(YOUR OBJECTIVE):
Give back exactly the lines of the data below, starting with the line that has "Consistent updates show" and going on through the line that has "of things and".

-- SUPPLIED ENTRIES follows --

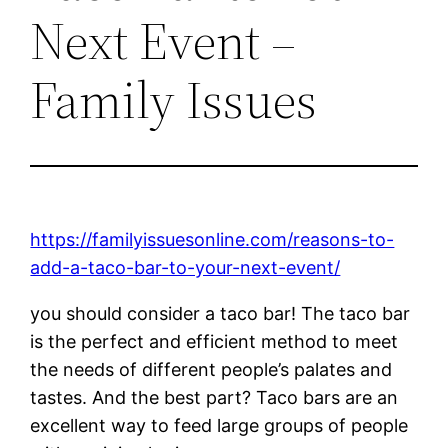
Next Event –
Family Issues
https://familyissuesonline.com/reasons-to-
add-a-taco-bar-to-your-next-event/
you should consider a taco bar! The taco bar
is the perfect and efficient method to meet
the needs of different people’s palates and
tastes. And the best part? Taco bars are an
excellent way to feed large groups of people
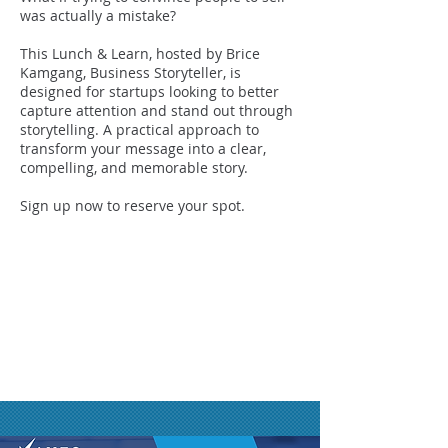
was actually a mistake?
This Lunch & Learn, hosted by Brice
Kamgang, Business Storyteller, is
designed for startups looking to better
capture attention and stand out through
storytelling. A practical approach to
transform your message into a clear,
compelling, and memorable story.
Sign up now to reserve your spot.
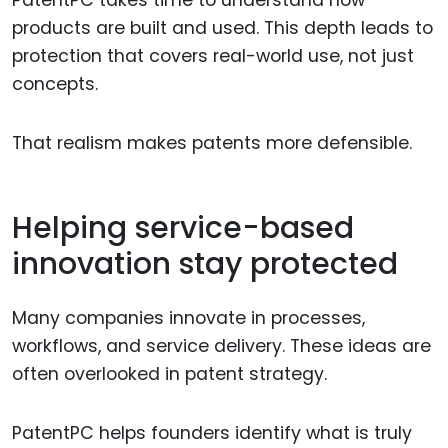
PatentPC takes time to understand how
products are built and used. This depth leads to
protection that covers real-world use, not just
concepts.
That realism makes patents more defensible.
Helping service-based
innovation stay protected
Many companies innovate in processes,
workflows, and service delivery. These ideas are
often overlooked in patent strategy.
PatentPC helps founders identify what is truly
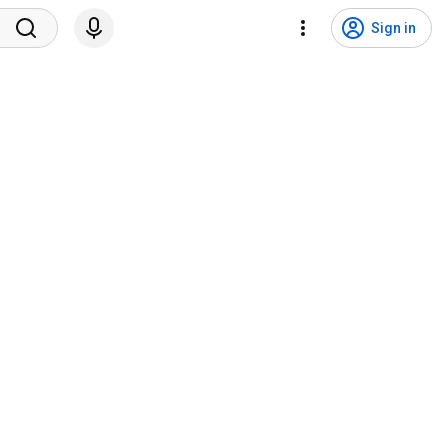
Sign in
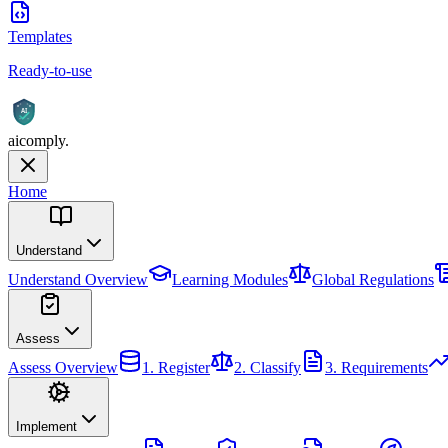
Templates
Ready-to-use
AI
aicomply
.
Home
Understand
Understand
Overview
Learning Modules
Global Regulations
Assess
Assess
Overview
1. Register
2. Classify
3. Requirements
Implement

-- SUPPLIED ENTRIES concluded --
-- SUPPLIED ENTRIES follows --

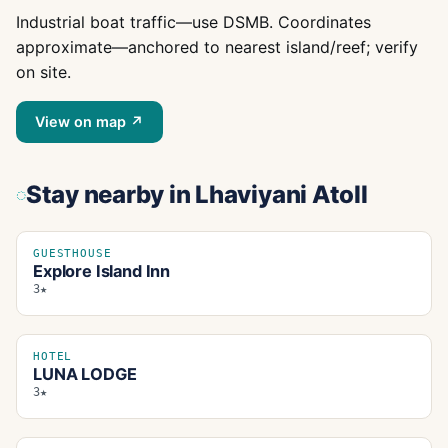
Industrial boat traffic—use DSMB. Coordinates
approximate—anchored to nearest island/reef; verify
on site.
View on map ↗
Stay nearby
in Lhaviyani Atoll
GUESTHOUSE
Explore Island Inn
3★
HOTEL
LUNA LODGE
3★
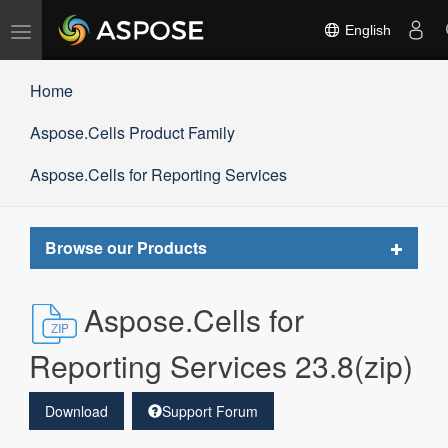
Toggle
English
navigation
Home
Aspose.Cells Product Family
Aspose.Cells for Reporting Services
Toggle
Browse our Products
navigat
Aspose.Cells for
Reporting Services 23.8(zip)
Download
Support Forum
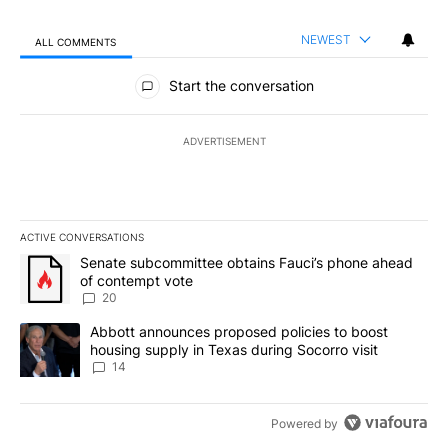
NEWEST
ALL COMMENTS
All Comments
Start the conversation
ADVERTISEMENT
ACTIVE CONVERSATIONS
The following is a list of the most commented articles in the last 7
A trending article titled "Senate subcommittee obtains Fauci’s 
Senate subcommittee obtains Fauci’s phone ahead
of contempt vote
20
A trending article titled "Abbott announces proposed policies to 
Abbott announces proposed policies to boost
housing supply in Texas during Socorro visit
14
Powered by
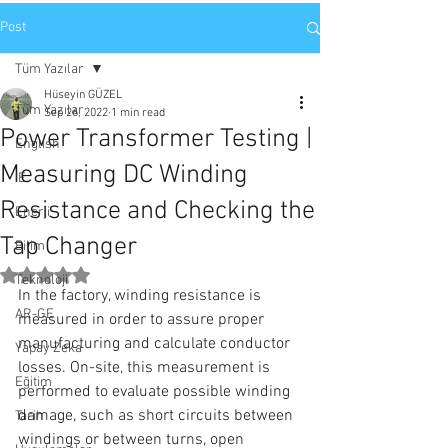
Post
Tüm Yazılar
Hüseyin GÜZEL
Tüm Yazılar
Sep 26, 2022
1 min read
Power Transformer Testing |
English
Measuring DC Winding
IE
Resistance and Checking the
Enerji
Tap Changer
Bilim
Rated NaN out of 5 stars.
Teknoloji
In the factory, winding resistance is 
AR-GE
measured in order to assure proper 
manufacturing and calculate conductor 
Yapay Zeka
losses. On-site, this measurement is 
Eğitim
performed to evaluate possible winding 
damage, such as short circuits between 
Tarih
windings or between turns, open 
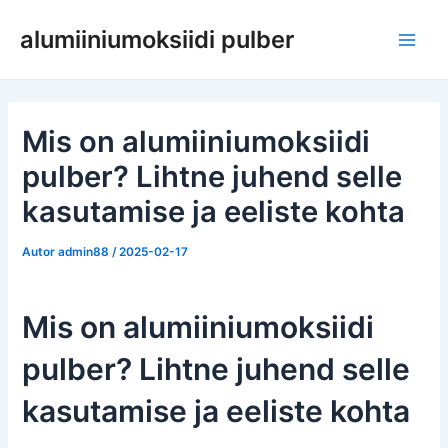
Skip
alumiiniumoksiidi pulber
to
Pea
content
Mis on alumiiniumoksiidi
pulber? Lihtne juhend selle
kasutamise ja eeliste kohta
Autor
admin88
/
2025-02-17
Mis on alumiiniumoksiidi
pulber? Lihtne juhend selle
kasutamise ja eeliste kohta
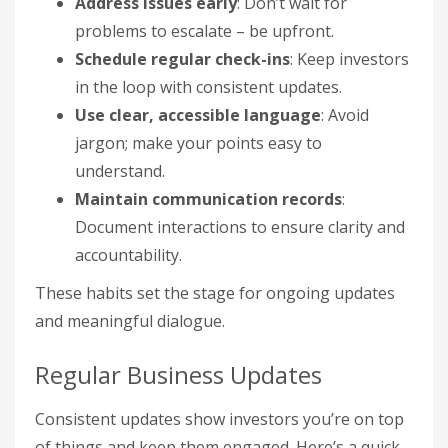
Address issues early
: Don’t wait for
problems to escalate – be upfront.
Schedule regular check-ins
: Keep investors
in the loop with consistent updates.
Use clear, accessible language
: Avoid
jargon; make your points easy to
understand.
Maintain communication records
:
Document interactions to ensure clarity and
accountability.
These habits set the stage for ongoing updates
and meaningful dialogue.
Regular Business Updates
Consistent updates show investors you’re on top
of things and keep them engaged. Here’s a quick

-- SUPPLIED ENTRIES concluded --

(SOLUTION TO THIS TASK):
Consistent updates show investors you’re on top
of things and keep them engaged. Here’s a quick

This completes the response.